The proposed decision of Commissioner Michael R. Peevey in this matter was initially mailed to the parties on January 15, 2008, in accordance with Section 311 of the Public Utilities Code and comments were allowed under Rule 14.3 of the Commission's Rules of Practice and Procedure. Comments were filed by FCE, PG&E, SCE, and UTC. Reply comments were filed by CCSE, SCE, and UTC. The proposed decision was subsequently withdrawn from the Commission's agenda following the filing of FCE's amended petition.

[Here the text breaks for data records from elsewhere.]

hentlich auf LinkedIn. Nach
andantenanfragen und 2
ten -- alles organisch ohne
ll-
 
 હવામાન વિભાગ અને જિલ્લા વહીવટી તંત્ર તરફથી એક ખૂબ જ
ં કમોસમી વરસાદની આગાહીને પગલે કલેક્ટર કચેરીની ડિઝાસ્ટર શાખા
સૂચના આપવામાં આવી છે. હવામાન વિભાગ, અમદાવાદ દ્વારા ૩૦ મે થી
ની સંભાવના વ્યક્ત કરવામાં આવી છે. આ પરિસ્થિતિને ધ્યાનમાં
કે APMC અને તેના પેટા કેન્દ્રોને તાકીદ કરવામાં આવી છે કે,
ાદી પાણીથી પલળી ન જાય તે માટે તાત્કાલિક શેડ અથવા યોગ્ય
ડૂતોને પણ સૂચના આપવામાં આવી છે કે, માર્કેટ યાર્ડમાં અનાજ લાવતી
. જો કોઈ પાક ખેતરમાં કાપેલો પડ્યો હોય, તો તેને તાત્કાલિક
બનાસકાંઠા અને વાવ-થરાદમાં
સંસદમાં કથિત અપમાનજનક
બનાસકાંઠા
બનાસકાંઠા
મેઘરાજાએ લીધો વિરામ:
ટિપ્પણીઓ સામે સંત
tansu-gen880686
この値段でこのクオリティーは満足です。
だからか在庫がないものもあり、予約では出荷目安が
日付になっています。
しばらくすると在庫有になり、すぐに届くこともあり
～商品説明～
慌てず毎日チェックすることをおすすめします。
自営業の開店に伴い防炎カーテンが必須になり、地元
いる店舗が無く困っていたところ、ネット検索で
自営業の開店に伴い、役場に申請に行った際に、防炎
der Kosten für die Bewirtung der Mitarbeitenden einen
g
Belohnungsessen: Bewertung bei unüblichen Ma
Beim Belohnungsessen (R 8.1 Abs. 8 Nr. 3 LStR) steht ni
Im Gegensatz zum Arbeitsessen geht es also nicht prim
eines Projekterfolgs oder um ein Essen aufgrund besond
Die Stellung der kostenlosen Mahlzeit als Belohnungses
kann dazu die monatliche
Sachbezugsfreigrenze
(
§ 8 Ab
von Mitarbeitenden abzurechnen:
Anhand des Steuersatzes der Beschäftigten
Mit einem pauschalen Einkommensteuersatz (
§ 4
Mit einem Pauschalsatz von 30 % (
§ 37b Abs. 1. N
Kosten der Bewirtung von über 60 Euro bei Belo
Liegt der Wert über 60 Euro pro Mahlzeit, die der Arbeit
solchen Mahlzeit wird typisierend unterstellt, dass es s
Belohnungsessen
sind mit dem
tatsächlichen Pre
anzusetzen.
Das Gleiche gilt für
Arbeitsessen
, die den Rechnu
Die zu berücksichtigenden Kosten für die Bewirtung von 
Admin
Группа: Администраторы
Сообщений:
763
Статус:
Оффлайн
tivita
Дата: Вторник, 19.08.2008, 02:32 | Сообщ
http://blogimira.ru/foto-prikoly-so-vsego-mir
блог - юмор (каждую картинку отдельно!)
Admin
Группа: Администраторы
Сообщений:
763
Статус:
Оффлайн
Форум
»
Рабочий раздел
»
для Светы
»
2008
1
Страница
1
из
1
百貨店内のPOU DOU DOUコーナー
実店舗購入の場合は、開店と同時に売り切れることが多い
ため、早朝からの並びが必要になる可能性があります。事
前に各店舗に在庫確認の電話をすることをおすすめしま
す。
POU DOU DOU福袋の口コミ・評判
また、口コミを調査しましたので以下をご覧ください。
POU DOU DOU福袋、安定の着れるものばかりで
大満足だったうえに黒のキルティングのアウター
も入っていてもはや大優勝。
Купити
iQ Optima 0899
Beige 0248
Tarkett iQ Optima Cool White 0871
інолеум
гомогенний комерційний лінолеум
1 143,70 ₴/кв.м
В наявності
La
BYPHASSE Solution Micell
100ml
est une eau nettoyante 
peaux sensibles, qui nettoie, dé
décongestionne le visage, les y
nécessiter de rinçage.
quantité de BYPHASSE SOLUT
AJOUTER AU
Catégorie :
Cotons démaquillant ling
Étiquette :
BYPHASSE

The proposed decision was mailed for comment a second time, following the filing of FCE's amended petition on February 8, 2008. Comments were filed by CCSE, Debenham, FCE, PG&E, SCE, jointly by San Diego Gas & Electric Company and Southern California Gas Company (SDG&E/SoCalGas), and UTC. Reply comments were filed by CCSE, Debenham, FCE, SCE, and UTC. The comments generally support the proposed decision, and minor modifications as suggested by the comments have been incorporated into the decision. Specifically, PG&E and CCSE request that the Commission clarify that eligible projects larger than 1 MW that are currently under review should not have to cancel their application and reapply to be considered for additional incentives. This clarification has been added to the order.
UTC requests that the augmented incentives be limited to the current $96 million in carryover funds. We decline this suggestion, preferring to allow any additional SGIP carryover funds that may become available over the course of 2008 and 2009 to be used as described in this order. SDG&E/SoCalGas ask for several clarifications on administration of carryover funding, such as how to handle add-ons to existing projects, roll-over of the budget if insufficient to fund a project greater than 1 MW, guidelines for budget transfers, a cap on the amount of carryover funds spent in one year, and wording to allow all eligible technologies to receive augmented incentives. We specifically decline to limit the amount of carryover funding spent in one year, and we decline the wording change to refer to "all eligible technologies." If legislation changes the SGIP eligibility, we can address extension of this program at that time. With regard to the other proposals, we will not address this level of administrative detail in the order, preferring to let our Energy Division work with the SGIP program administrators on appropriate resolution of issues such as these, as they arise, in keeping with the overall guidance set forth in this order.